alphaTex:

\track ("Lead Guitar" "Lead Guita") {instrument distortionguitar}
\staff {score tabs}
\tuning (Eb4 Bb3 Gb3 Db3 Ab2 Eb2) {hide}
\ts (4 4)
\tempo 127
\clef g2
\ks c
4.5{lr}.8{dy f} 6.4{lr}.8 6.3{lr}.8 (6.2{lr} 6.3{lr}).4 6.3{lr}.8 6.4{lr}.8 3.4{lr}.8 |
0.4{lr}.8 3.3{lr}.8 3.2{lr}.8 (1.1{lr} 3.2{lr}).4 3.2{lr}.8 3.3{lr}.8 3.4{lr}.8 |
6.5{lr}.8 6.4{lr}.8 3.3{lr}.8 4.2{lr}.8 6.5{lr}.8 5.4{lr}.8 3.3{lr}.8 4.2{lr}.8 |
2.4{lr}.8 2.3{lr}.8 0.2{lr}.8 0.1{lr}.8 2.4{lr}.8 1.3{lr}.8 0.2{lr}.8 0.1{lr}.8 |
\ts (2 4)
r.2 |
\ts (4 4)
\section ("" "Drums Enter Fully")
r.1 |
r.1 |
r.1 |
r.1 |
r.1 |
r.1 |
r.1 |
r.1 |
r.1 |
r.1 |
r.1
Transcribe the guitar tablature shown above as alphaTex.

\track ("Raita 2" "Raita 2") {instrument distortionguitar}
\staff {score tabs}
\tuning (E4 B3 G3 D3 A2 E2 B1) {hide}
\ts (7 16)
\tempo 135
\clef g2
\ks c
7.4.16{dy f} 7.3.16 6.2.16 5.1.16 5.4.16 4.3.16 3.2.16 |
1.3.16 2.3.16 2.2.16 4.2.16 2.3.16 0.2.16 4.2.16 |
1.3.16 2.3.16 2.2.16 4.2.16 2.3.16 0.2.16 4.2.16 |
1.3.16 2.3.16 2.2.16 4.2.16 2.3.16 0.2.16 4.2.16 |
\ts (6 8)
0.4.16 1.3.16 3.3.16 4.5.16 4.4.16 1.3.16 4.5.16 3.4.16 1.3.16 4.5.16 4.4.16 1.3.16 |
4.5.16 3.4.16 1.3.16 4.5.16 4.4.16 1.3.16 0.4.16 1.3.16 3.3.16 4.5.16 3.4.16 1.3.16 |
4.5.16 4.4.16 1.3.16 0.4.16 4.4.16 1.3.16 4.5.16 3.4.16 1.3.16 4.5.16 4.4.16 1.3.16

------------------------

▶ Problem requirements
From the items above, pull out each line that contains the string "hide". Case matters.

▶ Final result
\tuning (Eb4 Bb3 Gb3 Db3 Ab2 Eb2) {hide}
\tuning (E4 B3 G3 D3 A2 E2 B1) {hide}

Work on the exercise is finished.